▸ **ЦЕЛЬ ЗАДАНИЯ**
Перепишите без изменений строки, начиная со строки, содержащей «<p>dolore pariatur inventore», и заканчивая строкой, содержащей «## Repository», включая обе эти строки. Изображения в ответ не включайте.

▸ **ПЕРЕЧЕНЬ ДАННЫХ**
______________________________

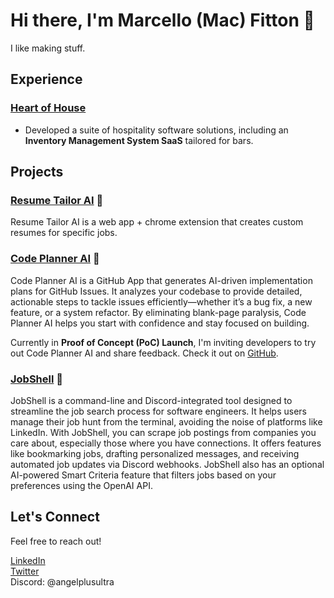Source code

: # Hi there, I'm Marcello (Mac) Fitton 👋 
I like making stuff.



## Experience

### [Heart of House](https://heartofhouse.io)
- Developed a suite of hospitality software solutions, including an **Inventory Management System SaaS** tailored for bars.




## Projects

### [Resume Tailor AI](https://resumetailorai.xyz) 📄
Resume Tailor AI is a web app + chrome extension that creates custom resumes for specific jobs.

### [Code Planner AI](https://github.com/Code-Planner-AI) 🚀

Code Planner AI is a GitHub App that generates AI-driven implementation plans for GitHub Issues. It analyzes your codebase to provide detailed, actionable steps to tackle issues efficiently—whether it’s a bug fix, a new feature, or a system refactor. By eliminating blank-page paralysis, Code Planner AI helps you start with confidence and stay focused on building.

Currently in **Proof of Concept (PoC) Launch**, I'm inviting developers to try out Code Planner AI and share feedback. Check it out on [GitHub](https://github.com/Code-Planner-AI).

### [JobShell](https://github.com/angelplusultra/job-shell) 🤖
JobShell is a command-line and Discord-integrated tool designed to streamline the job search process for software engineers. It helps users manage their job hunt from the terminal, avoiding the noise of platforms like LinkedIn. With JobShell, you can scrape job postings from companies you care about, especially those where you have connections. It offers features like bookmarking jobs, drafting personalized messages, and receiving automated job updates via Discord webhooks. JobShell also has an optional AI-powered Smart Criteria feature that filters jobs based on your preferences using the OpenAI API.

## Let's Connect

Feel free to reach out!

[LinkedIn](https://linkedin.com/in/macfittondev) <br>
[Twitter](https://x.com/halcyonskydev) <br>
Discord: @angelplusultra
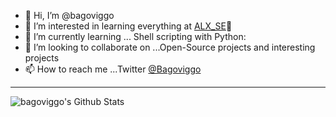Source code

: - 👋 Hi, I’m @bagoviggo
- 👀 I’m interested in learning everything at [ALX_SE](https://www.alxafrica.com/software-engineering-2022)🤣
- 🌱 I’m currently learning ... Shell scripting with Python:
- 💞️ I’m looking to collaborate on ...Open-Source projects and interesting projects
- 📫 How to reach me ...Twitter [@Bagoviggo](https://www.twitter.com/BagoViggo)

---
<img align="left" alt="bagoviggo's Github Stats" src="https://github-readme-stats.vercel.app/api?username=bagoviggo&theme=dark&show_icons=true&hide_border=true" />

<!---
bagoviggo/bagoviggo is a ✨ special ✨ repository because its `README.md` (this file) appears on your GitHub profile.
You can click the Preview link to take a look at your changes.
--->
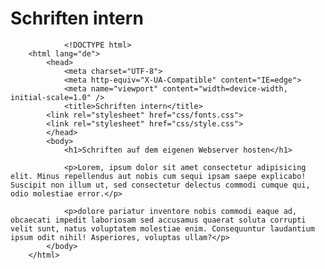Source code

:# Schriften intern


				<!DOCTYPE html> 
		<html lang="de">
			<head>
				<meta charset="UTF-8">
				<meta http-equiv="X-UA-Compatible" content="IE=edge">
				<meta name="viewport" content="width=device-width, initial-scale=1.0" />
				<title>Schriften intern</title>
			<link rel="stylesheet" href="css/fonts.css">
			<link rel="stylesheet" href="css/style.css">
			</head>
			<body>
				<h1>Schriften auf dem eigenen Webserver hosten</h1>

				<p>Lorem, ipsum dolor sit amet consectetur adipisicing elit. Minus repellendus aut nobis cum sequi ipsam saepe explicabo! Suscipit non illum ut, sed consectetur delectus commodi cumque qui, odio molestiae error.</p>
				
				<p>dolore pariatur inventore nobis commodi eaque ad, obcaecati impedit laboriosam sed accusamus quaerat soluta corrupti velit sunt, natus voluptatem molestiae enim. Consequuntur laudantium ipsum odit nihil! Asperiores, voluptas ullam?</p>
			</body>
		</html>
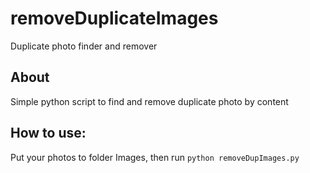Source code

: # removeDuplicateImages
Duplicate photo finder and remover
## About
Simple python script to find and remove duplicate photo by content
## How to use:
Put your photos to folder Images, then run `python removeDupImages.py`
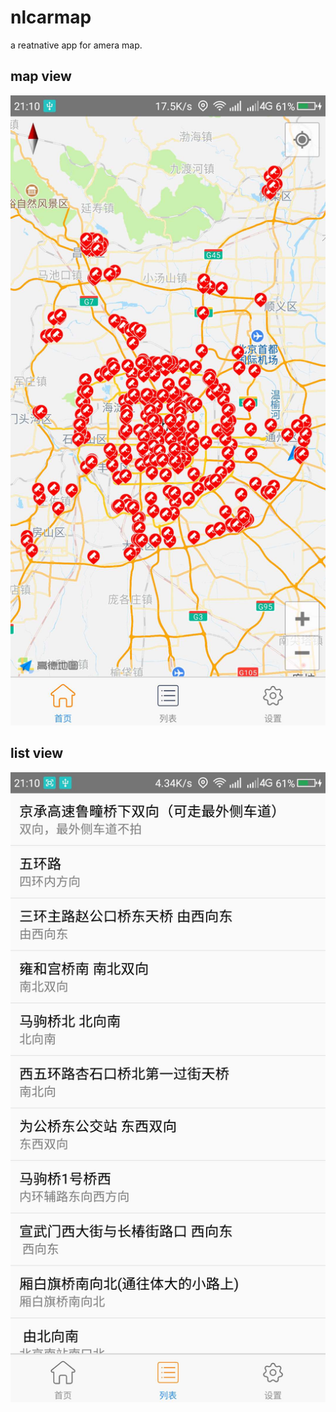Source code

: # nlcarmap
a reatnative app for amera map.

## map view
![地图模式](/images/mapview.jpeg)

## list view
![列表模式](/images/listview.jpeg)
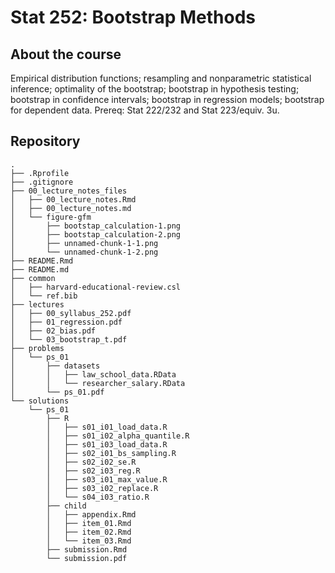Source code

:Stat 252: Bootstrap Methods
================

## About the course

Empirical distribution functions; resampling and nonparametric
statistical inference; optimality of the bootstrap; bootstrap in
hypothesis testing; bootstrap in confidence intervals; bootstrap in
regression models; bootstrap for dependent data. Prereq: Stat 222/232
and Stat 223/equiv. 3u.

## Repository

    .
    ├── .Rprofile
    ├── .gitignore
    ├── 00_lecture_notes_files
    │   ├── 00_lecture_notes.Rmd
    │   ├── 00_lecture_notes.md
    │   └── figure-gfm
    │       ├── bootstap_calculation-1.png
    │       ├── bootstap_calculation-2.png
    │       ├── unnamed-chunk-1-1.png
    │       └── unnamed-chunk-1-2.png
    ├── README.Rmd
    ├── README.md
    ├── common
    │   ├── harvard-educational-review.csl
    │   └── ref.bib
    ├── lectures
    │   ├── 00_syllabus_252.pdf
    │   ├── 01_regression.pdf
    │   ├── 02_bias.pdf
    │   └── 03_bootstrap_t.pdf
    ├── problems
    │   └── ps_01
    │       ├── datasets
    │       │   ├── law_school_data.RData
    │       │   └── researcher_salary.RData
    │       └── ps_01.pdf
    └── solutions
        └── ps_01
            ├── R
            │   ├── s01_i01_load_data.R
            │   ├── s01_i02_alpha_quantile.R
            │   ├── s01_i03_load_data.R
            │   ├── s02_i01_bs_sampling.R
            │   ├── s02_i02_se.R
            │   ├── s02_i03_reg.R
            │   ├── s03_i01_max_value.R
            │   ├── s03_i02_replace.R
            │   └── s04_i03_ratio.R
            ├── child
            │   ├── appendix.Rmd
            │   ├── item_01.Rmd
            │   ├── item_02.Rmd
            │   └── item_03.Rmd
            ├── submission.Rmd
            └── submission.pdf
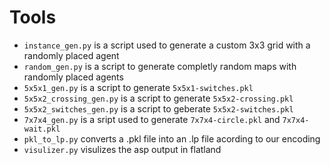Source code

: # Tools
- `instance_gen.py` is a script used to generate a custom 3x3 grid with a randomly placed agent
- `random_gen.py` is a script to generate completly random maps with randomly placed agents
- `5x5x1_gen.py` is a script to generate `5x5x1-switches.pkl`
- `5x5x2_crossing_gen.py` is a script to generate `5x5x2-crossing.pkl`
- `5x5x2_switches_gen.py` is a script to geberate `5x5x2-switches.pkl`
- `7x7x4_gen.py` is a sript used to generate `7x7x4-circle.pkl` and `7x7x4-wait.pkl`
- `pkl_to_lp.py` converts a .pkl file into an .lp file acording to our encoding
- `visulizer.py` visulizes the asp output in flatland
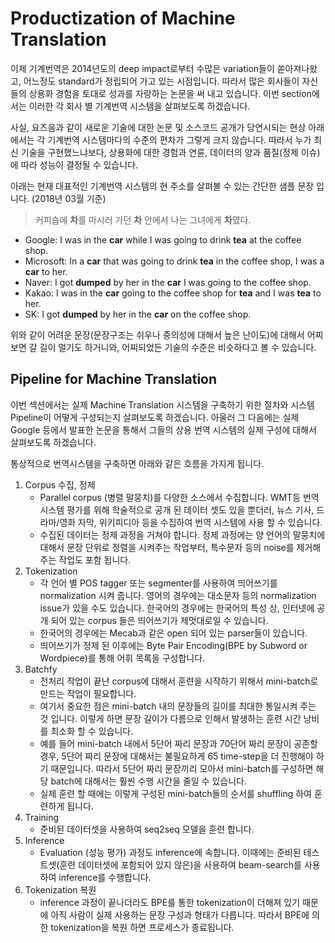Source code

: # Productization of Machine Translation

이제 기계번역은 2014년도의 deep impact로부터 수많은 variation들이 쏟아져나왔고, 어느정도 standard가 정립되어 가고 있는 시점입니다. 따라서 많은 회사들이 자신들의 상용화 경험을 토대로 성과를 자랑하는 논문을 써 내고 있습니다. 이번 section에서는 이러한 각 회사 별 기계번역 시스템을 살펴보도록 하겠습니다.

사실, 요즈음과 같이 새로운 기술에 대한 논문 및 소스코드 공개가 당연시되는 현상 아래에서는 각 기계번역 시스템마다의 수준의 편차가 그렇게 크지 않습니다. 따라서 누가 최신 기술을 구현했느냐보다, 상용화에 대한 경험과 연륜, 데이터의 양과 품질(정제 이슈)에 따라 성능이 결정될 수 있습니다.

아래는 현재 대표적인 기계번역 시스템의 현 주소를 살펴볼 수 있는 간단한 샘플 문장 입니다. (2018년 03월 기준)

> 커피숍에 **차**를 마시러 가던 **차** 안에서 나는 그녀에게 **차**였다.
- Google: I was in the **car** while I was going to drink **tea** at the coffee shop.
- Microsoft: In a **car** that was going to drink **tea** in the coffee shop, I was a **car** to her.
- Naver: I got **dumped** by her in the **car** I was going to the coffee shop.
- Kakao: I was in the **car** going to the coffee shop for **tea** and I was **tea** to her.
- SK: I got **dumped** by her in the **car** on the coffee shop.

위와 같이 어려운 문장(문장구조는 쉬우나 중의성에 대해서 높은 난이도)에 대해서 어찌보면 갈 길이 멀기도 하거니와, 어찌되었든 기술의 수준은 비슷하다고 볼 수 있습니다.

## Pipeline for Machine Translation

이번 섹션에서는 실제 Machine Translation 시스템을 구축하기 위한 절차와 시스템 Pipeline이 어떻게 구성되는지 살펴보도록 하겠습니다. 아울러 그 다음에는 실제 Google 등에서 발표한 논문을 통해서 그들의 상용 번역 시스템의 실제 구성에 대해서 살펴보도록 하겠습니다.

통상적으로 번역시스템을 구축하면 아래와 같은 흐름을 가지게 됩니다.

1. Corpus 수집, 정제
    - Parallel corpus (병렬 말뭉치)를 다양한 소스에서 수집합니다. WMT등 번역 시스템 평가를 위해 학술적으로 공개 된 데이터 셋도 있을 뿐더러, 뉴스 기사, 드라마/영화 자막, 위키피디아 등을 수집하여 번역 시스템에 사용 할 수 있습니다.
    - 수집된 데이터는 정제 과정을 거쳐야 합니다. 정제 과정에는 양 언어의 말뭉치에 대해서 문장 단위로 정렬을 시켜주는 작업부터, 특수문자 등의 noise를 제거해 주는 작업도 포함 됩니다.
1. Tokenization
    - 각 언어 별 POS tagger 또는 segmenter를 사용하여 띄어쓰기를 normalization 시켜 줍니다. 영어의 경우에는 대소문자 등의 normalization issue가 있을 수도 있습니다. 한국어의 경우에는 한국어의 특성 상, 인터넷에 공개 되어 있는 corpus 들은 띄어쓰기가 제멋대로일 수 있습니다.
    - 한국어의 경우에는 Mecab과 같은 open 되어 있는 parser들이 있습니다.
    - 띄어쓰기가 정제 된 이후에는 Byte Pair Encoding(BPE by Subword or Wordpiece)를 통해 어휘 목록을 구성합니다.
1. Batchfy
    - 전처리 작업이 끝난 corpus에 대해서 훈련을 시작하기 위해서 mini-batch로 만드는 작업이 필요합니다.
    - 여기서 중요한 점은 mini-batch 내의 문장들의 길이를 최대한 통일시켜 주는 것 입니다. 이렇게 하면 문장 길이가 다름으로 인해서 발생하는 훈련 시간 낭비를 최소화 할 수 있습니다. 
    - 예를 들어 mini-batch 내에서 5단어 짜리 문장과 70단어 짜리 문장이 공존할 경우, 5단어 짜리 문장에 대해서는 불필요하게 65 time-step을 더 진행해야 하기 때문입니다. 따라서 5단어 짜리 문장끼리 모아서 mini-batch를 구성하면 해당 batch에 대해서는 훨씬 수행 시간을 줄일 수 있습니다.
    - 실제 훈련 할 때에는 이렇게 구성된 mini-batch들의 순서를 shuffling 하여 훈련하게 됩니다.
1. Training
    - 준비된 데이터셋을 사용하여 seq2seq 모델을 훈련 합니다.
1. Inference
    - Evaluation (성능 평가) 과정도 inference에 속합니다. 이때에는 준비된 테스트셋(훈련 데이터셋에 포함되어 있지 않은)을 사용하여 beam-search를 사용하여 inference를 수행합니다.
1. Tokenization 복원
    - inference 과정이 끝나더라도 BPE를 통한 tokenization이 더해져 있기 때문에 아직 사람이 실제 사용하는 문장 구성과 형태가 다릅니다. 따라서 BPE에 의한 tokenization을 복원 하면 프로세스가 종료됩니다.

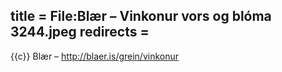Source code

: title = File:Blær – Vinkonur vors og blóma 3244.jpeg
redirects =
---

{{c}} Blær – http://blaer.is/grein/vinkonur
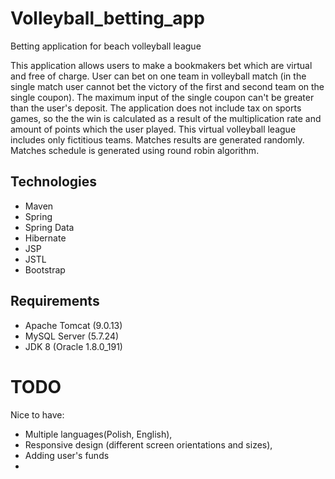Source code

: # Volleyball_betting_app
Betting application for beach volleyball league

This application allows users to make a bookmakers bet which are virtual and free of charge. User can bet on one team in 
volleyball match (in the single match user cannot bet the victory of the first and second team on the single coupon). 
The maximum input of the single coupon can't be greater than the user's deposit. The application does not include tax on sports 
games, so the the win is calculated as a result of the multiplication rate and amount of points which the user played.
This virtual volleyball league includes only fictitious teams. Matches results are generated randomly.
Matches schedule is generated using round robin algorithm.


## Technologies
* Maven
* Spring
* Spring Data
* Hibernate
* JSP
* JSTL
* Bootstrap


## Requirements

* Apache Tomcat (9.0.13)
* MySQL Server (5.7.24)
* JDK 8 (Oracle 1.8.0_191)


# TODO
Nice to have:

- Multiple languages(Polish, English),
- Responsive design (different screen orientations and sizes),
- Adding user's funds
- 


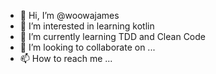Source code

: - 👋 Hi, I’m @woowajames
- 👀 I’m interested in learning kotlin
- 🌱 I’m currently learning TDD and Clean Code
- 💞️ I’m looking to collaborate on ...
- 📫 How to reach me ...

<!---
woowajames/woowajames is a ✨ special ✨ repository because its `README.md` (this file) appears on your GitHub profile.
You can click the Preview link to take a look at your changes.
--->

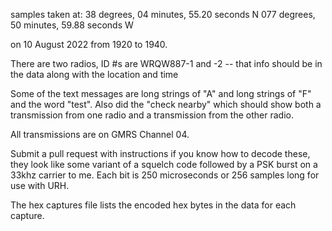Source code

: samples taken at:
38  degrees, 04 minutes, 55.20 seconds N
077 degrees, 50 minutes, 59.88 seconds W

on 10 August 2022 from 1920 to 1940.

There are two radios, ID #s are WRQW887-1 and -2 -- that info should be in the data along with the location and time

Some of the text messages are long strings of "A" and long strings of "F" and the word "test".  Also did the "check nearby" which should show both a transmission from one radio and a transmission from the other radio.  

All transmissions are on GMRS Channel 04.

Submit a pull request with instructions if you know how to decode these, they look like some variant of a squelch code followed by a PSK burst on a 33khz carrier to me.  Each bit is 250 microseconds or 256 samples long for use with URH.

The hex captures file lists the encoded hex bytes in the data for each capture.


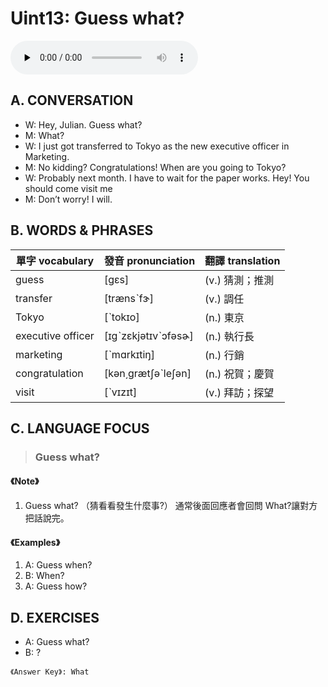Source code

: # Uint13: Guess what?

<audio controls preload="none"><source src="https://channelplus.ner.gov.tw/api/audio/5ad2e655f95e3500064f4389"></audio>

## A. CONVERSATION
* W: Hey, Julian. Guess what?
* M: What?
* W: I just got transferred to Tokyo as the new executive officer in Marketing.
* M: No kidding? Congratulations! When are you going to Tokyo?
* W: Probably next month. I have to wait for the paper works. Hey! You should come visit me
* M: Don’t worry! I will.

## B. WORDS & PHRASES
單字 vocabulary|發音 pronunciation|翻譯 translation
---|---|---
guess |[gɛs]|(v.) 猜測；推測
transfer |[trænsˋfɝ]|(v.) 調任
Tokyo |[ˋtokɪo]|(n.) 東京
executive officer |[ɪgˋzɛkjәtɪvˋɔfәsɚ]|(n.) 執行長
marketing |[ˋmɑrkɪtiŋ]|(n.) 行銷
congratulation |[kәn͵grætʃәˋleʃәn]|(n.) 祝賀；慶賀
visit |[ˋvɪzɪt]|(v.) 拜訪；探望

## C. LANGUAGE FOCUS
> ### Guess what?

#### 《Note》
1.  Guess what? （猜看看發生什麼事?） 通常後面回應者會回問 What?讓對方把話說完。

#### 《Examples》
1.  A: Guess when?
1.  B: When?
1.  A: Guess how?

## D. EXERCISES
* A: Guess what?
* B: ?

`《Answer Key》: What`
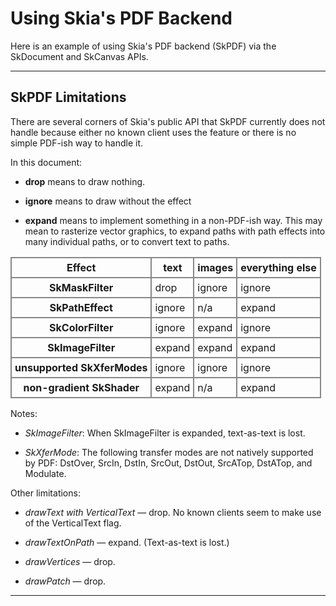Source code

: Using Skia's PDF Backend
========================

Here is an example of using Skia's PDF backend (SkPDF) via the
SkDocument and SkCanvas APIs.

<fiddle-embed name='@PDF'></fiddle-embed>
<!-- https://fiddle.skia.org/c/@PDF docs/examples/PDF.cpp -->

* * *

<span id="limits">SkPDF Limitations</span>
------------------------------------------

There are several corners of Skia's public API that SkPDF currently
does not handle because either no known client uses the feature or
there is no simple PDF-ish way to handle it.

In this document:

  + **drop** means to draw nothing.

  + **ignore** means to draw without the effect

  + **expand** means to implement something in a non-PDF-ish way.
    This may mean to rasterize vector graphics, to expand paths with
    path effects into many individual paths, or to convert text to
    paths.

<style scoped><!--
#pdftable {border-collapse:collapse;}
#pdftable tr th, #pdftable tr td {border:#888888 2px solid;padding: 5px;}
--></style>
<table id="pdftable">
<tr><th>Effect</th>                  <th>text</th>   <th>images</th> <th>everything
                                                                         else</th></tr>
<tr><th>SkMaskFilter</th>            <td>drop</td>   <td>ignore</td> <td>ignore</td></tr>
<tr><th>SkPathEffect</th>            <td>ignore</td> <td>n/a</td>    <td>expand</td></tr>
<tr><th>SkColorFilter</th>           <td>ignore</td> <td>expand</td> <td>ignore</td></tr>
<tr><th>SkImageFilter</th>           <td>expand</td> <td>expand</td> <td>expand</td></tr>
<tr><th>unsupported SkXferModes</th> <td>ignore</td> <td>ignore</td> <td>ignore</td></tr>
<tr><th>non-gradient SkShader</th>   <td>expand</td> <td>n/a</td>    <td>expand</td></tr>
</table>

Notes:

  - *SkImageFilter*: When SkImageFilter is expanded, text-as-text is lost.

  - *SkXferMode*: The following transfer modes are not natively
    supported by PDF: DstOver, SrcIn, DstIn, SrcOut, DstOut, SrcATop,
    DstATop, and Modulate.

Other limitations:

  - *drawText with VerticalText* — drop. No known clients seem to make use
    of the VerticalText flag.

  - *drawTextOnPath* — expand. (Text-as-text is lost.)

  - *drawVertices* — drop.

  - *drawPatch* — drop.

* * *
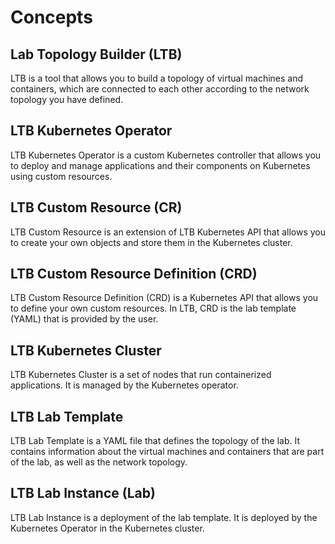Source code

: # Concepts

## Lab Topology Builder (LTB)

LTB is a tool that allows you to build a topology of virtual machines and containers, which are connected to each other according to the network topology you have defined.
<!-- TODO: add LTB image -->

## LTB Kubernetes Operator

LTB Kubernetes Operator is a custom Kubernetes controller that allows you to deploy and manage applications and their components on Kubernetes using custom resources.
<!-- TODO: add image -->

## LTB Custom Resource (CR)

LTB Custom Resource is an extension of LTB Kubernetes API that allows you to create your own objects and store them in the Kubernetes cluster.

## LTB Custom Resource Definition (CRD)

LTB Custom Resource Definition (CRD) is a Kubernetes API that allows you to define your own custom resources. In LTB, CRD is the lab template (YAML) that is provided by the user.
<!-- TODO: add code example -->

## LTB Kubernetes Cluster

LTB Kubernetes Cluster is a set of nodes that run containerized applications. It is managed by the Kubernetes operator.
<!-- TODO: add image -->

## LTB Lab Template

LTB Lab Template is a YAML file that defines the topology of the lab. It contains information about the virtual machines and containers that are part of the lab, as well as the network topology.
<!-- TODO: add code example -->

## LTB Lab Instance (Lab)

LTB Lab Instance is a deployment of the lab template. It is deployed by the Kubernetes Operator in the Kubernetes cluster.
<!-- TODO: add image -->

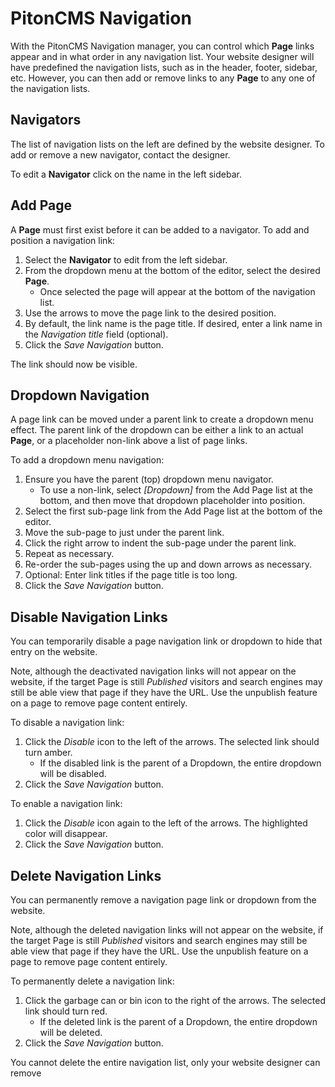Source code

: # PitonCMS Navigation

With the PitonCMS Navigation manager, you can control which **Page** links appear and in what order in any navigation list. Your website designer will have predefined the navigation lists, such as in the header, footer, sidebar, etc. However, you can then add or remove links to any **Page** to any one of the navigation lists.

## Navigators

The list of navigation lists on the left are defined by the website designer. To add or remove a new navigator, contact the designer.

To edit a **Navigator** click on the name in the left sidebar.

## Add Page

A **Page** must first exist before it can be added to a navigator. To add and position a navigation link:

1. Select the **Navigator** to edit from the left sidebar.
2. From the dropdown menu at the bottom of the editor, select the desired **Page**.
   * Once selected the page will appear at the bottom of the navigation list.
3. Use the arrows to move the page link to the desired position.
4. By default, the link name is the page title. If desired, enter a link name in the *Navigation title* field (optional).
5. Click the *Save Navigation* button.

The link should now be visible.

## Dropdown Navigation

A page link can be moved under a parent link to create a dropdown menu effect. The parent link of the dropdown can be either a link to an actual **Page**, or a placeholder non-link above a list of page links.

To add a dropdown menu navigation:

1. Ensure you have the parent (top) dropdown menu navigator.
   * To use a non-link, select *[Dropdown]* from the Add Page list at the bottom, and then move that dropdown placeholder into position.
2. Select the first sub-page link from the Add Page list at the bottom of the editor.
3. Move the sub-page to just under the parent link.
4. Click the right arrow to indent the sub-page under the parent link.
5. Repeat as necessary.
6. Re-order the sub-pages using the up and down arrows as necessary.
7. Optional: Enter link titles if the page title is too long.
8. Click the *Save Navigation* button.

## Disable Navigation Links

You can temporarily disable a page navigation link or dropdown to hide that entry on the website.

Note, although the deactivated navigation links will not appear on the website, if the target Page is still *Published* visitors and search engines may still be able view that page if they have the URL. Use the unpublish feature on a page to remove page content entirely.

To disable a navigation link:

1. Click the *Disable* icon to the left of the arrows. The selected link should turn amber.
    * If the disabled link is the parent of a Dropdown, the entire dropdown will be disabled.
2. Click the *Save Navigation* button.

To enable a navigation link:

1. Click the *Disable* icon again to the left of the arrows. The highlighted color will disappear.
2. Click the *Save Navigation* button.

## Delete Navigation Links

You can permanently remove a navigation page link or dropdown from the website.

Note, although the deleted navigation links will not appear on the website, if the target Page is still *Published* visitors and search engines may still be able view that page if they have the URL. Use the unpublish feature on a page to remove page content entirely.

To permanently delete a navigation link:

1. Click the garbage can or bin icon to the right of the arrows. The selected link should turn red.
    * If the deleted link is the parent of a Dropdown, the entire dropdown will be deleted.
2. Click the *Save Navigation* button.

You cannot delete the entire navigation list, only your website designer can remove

______________________________

▸ **РЕЗУЛЬТАТ ВЫПОЛНЕНИЯ**
				<p>dolore pariatur inventore nobis commodi eaque ad, obcaecati impedit laboriosam sed accusamus quaerat soluta corrupti velit sunt, natus voluptatem molestiae enim. Consequuntur laudantium ipsum odit nihil! Asperiores, voluptas ullam?</p>
			</body>
		</html>
Source code

: # removeDuplicateImages
Duplicate photo finder and remover
## About
Simple python script to find and remove duplicate photo by content
## How to use:
Put your photos to folder Images, then run `python removeDupImages.py`
Source code

: # nlcarmap
a reatnative app for amera map.

## map view
![地图模式](/images/mapview.jpeg)

## list view
![列表模式](/images/listview.jpeg)
Source code

:Stat 252: Bootstrap Methods
================

## About the course

Empirical distribution functions; resampling and nonparametric
statistical inference; optimality of the bootstrap; bootstrap in
hypothesis testing; bootstrap in confidence intervals; bootstrap in
regression models; bootstrap for dependent data. Prereq: Stat 222/232
and Stat 223/equiv. 3u.

## Repository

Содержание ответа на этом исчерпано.